Report how many lines in the entries below contain the string "lebih". Give only the number.

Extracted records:
----

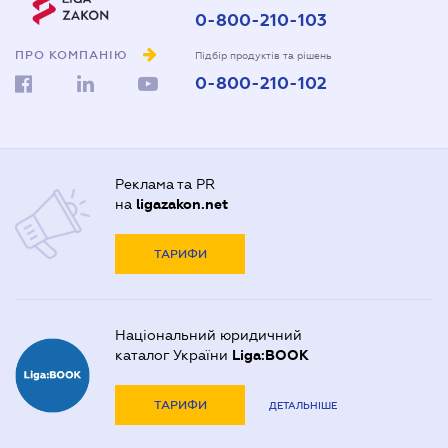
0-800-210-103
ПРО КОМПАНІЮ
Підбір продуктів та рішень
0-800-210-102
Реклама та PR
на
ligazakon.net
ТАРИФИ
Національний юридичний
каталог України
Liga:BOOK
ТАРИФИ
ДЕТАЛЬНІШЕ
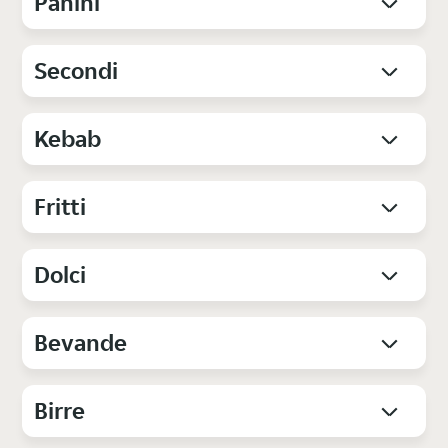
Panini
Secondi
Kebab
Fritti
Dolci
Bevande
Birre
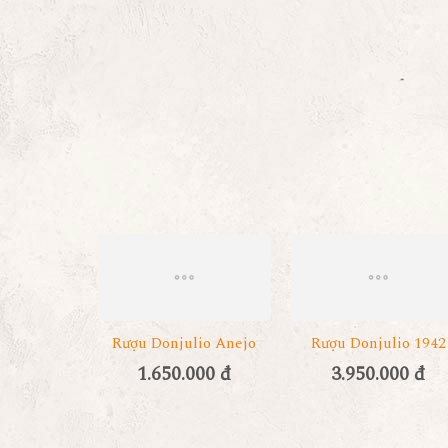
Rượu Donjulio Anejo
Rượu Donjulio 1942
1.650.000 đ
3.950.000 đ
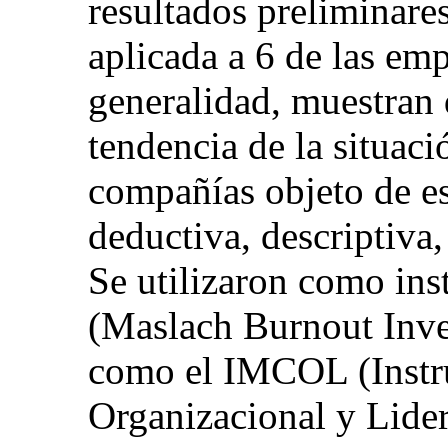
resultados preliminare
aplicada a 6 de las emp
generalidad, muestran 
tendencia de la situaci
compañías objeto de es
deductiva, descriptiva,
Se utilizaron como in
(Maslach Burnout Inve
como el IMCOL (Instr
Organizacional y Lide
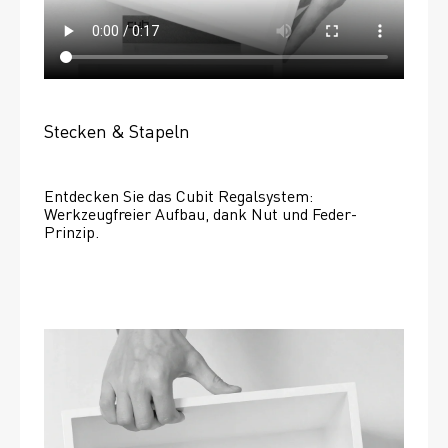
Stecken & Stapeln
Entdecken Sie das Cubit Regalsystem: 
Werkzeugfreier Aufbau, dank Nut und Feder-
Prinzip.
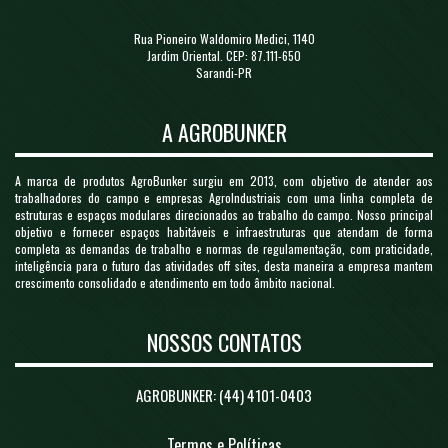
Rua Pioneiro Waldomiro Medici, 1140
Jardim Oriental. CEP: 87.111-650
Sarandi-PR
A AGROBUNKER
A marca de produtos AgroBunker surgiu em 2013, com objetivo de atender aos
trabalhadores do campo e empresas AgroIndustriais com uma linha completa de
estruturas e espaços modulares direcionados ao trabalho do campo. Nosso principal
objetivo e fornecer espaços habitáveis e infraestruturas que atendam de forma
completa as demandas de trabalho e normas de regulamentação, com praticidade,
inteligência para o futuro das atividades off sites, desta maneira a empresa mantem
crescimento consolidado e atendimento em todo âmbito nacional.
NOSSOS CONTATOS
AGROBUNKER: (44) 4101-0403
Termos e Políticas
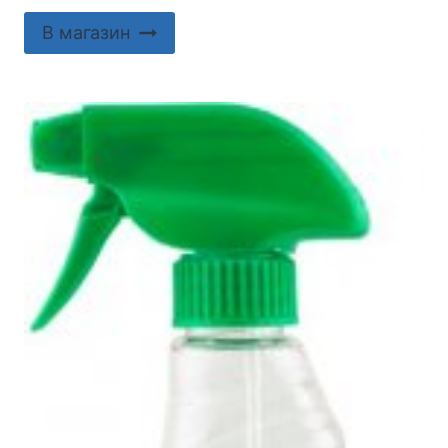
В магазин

----

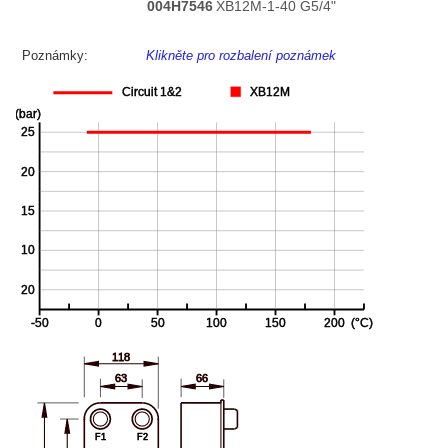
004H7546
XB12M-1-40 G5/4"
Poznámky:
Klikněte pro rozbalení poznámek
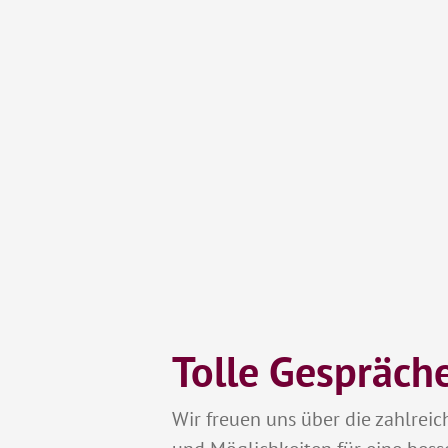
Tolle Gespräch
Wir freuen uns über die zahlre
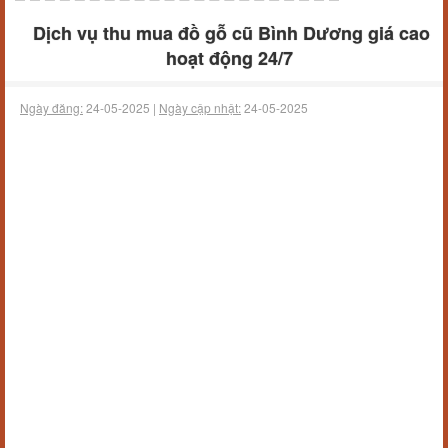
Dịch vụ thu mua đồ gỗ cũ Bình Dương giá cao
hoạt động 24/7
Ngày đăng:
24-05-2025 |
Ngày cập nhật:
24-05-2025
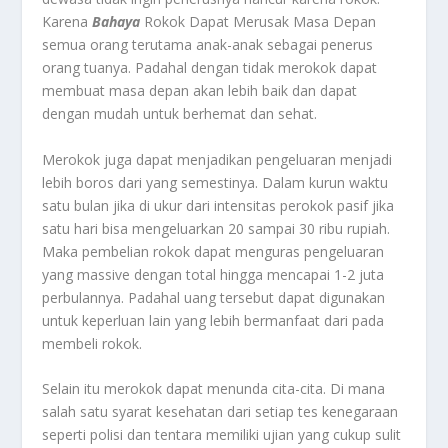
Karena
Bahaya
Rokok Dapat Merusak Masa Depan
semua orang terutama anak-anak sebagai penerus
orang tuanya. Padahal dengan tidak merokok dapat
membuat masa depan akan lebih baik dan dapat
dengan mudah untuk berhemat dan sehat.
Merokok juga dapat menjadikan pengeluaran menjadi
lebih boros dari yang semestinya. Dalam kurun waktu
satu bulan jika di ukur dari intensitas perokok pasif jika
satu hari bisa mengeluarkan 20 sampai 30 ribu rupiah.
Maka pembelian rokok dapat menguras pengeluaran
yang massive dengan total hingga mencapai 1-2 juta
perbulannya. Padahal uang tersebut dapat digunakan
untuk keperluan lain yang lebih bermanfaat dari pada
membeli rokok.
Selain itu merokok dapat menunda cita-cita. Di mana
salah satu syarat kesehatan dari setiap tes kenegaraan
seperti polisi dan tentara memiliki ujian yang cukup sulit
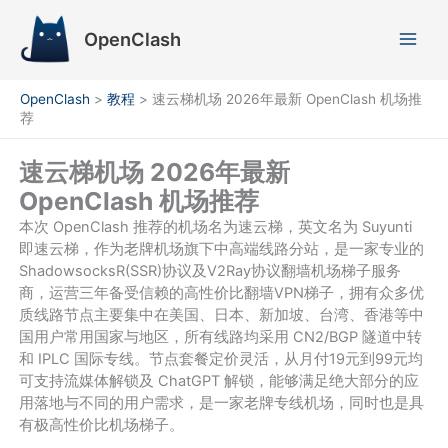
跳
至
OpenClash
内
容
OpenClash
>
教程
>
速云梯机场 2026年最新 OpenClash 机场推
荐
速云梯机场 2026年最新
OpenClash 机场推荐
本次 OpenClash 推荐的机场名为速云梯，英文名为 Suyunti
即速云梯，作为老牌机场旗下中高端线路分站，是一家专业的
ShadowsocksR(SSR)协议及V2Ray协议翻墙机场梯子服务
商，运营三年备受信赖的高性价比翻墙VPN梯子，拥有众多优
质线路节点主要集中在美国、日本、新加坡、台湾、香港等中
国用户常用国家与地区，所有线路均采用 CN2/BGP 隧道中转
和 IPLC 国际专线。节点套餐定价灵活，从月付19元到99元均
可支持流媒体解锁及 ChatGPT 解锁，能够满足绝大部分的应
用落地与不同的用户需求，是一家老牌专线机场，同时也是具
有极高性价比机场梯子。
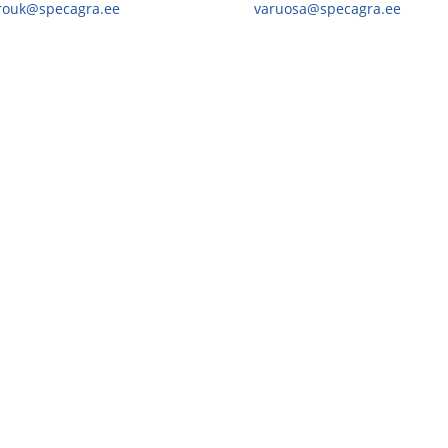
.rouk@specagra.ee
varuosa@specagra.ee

----

**EXPECTED ANSWER**
3